In such crisis times, every person share their views on how to revive economy and all have one answer – RBI will print money from thin air and will give it to government for spending. But there’s a catch here. What looks easy doesn’t mean it is easy.

There are few points which need to be taken care of. They are –

  • The money which the government is printing and distributing is just fiat money i.e. it is not backed by any commodity. Just because government says that it is money people believe and accept this as money. One more reason people accept this fiat money is that they know others will accept it (Example – ‘A’ use this money because he knows that ‘B’ will accept it and ‘B’ accept it because he know ‘C’ will accept it).  Government too create demand of fiat money by accepting taxes in home currency.

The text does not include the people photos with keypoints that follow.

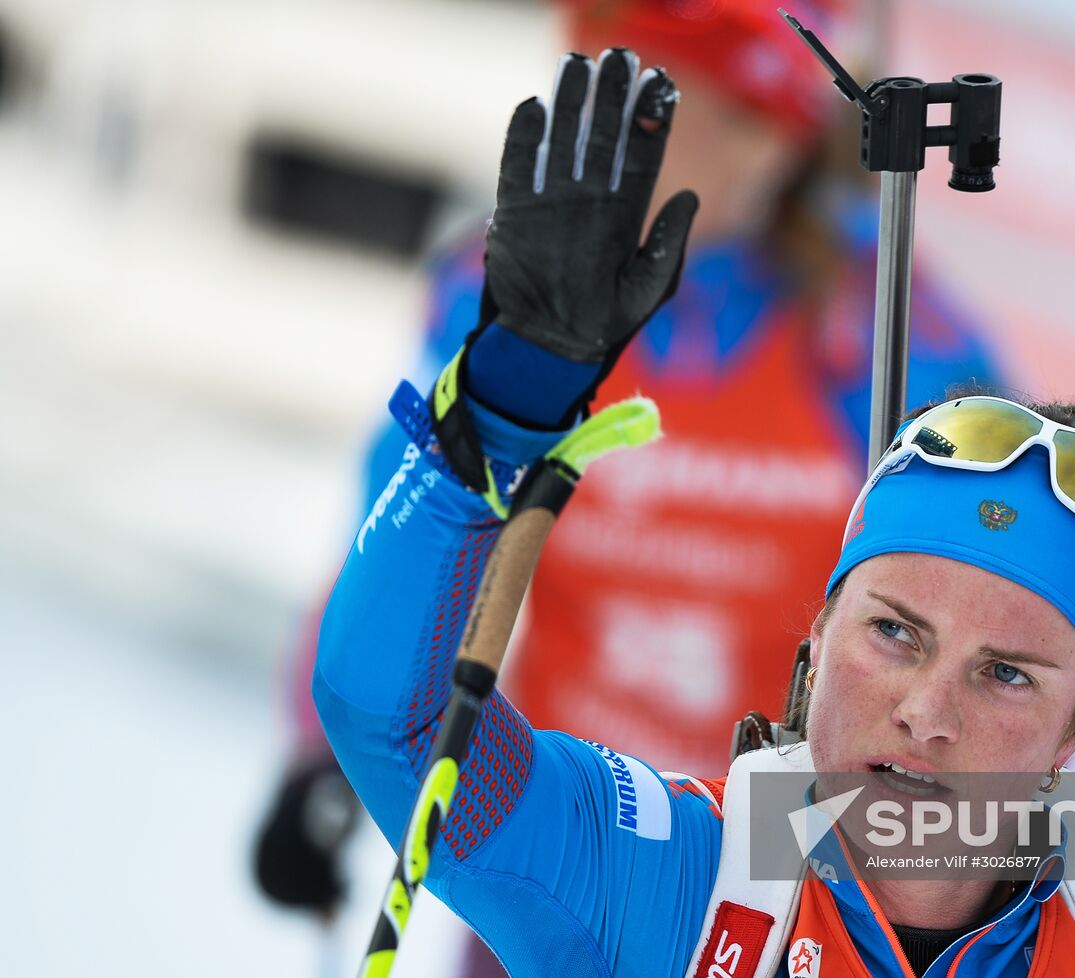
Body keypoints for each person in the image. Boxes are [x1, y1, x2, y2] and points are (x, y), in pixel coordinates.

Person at [314, 46, 1075, 978]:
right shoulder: (659, 887)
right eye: (896, 632)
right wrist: (501, 413)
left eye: (1007, 676)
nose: (925, 714)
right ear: (816, 636)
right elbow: (397, 725)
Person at [255, 0, 999, 938]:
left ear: (764, 139)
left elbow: (1005, 616)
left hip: (781, 883)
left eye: (651, 108)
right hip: (567, 835)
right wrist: (317, 757)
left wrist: (990, 883)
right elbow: (398, 536)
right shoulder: (520, 292)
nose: (600, 148)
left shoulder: (887, 333)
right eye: (590, 91)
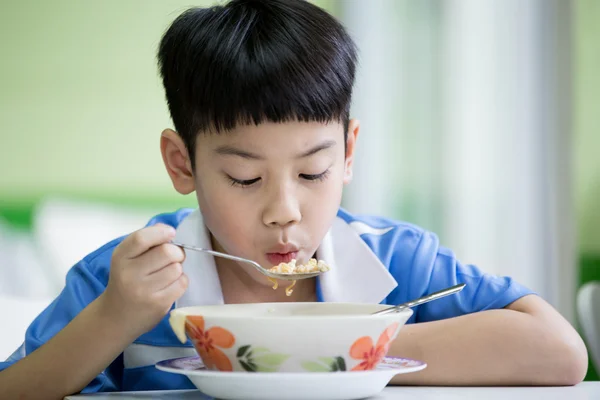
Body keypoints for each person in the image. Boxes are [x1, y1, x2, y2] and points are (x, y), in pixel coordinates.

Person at [0, 0, 588, 398]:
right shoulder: (127, 280)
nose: (285, 210)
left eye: (313, 172)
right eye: (245, 180)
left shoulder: (391, 259)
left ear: (349, 153)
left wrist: (336, 349)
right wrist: (114, 319)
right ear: (184, 164)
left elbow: (561, 353)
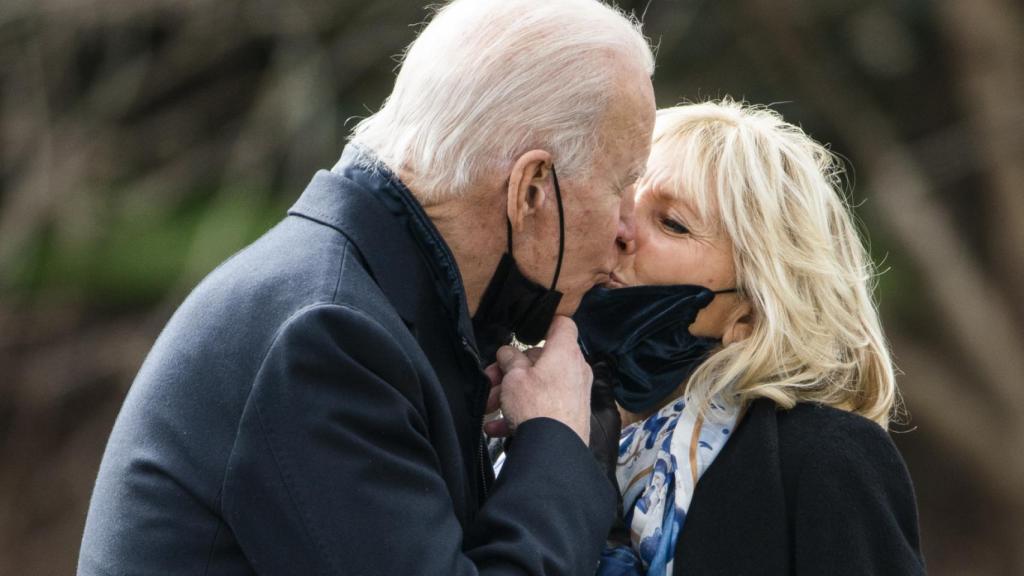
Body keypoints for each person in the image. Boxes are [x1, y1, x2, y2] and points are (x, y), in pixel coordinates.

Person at [77, 0, 656, 574]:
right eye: (622, 185)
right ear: (531, 189)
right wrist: (556, 440)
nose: (629, 231)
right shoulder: (327, 337)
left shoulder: (364, 310)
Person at [574, 100, 926, 575]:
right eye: (623, 200)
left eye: (672, 223)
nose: (622, 229)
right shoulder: (511, 430)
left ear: (752, 313)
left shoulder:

The problem also lies in taxes. In India, if government reduce tax evasion then this will ensure in more demand of rupee.
  • Another point is that if government will infuse money into economy to create demand then it will lead to inflation. Because more money will be chasing the same quantum of goods. But according to survey done by RBI on capacity utilization it was found that one-third capacity is lying unused. So manufacturing companies can increase production without affecting prices (inflation).
  • Now here comes an interesting point. RBI prints money and buy government bonds. Government spends this money through which it reaches many people. These people spend this money further in buying goods/services. Through this the money reaches to corporates and they deposit it in bank accounts. Then the banks park the excess money with RBI at lower rate (if bank buy government bonds they earn 6% interest but parking with RBI in reverse repo window yields 3.75% return, according to latest rate). This also leads to lower tax collection from banks as they earn less.
  • Creating money and infusing it into economy can also lead to depreciation of economy. Foreign investors will take an exit which will lead to more demand for other currency and selling pressure on rupee will lead to a rise in exchange rates. Also, currencies of countries like United States, United Kingdom etc. have global demand. So they can print money without damaging exchange rates.

Hence there are challenges in taking this step. But at the end it’s the call of government to take decision on it.